I would say, in many of these cases, I agree with you, and that's one reason why people will just continue using linear models. But I would say that, I would say that this technique is actually pretty mathematically rigorous. A lot of the information can be backed out of it automatically and programmatically. I feel the same way about this LOCO technique. The LOCO technique does have problems in the presence of correlated variables, and it does have problems if your data already has missing values in it. But other than that, I think it's a fairly rigorous technique. Just so you see, the reference on that informal modeling and all these links are in the paper. That's why I'm referring people back to the paper. I agree and I think that's one reason why linear models continue to be so powerful because linear models don't overfit. This is why I push people towards penalized regression so much, because it combines a lot of the best things about machine learning, a lot of the robustness of machine learning approaches with sort of the interpretability and direct elegance of linear models. I think your point is just yet another reason why people will continue to go to linear models for years to come. But if you're interested in the reference for the LOCO technique, which I think is pretty mathematically rigorous, this is the paper. It's a good point. That overfitting where you just messaged your model too much, very hard to find and very insidious. Any other questions?

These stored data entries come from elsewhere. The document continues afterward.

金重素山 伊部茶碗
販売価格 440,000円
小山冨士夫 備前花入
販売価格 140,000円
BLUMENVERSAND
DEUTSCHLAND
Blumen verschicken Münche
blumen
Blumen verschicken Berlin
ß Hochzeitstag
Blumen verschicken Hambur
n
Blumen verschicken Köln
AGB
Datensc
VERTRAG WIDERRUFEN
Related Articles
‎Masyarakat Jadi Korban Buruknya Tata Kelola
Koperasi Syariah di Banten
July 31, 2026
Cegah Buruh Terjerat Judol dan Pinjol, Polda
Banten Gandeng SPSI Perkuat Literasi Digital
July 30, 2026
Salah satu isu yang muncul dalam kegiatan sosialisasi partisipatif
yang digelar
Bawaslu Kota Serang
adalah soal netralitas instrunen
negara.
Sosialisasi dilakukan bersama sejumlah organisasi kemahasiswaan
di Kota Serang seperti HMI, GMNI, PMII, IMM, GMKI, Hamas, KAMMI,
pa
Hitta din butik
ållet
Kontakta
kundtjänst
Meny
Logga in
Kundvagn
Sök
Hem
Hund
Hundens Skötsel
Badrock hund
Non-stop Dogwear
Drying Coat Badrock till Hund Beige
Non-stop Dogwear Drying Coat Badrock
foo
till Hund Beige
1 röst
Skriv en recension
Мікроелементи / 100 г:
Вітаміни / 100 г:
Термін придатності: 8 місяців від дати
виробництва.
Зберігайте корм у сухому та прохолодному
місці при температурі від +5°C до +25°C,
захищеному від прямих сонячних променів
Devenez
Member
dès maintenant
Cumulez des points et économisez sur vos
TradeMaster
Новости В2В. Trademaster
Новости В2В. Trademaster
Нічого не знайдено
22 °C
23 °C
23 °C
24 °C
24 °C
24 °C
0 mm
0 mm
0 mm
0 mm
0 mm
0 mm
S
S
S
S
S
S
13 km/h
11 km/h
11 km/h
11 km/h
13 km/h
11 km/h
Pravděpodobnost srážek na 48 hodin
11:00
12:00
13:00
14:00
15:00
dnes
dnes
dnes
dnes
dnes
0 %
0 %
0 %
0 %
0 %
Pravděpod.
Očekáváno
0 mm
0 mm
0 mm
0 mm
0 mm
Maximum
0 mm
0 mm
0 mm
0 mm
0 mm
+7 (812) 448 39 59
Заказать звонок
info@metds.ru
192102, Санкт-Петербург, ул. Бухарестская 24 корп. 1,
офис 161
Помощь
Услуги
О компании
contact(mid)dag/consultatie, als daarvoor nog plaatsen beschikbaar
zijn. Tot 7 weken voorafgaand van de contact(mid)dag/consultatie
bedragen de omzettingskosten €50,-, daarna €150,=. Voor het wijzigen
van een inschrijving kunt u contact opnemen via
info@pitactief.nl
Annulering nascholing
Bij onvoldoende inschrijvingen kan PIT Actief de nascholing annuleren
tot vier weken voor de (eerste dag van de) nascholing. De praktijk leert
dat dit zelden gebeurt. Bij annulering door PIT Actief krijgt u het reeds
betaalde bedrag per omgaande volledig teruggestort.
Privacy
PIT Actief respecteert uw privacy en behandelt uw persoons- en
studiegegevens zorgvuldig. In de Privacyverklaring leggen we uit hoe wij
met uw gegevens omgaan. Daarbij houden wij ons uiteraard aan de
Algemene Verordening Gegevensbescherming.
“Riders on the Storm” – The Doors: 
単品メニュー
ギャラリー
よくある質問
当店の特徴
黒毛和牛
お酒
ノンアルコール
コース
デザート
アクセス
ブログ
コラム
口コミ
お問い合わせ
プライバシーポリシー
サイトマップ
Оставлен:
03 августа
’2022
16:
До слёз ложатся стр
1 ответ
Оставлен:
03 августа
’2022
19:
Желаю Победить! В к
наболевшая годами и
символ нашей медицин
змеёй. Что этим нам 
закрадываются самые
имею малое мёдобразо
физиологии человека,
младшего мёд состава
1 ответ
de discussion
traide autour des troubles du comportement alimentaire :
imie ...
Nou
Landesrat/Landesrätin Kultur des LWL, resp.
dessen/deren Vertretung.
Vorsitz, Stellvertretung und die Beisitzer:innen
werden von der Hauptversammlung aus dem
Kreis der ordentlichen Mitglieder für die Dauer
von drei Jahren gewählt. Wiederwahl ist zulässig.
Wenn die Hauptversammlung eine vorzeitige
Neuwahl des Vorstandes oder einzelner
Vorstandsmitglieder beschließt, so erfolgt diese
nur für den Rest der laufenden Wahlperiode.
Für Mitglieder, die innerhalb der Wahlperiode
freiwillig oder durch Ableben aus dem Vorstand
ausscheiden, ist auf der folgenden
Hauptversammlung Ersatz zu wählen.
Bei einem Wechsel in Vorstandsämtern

Different things. The question is, what do data scientists at H2O do? I tend to do like classes, and I tend to sort of work more on ideas for new products and prototyping new products, and I do some consulting. Other people work almost directly with customers. Some people just work on helping people get their spark cluster and getting sparkling water running on it. Some people work really deep in IT details. Some other people work really deep in sort of algorithm details. It's just different. I would say in general though, at H2O there's three kinds of people aside from the leadership. There's data scientists who sort of do a mix of things who might contribute to the product. Also they might work with customers, they might do training. Then they're actual developers. You can go download H2O. It's free, but it's very, very complex Java code. The actual developers tend to be very, very, very, very, very good Java programmers, not like data scientists, programmers like me. Then there's UI and visualization people. Let's let's go ahead and finish up, and if you have questions, we can hang around for a little while, and I'm eventually going to walk over to the bar, so you're welcome to come with me. Thanks.